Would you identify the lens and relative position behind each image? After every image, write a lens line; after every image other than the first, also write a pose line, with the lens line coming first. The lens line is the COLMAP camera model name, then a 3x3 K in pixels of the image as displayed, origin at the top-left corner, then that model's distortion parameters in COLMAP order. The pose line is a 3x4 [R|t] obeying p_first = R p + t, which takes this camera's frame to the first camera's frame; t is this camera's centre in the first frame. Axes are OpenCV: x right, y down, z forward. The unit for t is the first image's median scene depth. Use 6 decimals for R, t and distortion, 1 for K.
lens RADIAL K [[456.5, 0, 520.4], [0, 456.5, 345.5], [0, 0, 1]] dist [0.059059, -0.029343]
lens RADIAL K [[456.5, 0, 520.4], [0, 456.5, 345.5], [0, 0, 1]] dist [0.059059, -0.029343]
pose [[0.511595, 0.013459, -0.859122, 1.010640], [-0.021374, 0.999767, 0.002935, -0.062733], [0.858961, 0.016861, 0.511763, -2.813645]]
^^^^^^^^
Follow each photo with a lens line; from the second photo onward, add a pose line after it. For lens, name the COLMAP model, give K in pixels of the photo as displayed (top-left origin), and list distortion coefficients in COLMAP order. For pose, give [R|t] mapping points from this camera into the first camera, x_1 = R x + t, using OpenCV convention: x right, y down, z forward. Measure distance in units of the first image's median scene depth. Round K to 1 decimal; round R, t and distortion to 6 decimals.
^^^^^^^^
TASK PROMPT> Recast the lines as a JSON list of strings, one string per line and no blank lines, starting with the line containing "Would you identify" and going on through the line containing "0.016861, 0.511763, -2.813645]]".

SOLUTION BELOW>
[
  "Would you identify the lens and relative position behind each image? After every image, write a lens line; after every image other than the first, also write a pose line, with the lens line coming first. The lens line is the COLMAP camera model name, then a 3x3 K in pixels of the image as displayed, origin at the top-left corner, then that model's distortion parameters in COLMAP order. The pose line is a 3x4 [R|t] obeying p_first = R p + t, which takes this camera's frame to the first camera's frame; t is this camera's centre in the first frame. Axes are OpenCV: x right, y down, z forward. The unit for t is the first image's median scene depth. Use 6 decimals for R, t and distortion, 1 for K.",
  "lens RADIAL K [[456.5, 0, 520.4], [0, 456.5, 345.5], [0, 0, 1]] dist [0.059059, -0.029343]",
  "lens RADIAL K [[456.5, 0, 520.4], [0, 456.5, 345.5], [0, 0, 1]] dist [0.059059, -0.029343]",
  "pose [[0.511595, 0.013459, -0.859122, 1.010640], [-0.021374, 0.999767, 0.002935, -0.062733], [0.858961, 0.016861, 0.511763, -2.813645]]"
]